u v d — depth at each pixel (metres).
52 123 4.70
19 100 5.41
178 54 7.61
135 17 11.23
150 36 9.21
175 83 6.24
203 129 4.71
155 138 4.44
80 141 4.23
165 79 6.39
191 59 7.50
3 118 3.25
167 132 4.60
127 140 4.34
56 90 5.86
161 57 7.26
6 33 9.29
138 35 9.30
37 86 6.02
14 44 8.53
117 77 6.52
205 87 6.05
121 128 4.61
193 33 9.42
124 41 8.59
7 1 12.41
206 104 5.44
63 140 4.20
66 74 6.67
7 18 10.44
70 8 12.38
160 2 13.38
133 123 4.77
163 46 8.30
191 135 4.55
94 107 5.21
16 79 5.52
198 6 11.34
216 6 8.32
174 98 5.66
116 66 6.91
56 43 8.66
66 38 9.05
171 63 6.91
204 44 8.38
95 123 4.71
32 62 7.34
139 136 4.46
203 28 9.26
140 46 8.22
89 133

Exercise => Please copy, exactly as written, every line in the listing above from the line with "178 54 7.61" up to and including the line with "198 6 11.34".

Reply =>
178 54 7.61
135 17 11.23
150 36 9.21
175 83 6.24
203 129 4.71
155 138 4.44
80 141 4.23
165 79 6.39
191 59 7.50
3 118 3.25
167 132 4.60
127 140 4.34
56 90 5.86
161 57 7.26
6 33 9.29
138 35 9.30
37 86 6.02
14 44 8.53
117 77 6.52
205 87 6.05
121 128 4.61
193 33 9.42
124 41 8.59
7 1 12.41
206 104 5.44
63 140 4.20
66 74 6.67
7 18 10.44
70 8 12.38
160 2 13.38
133 123 4.77
163 46 8.30
191 135 4.55
94 107 5.21
16 79 5.52
198 6 11.34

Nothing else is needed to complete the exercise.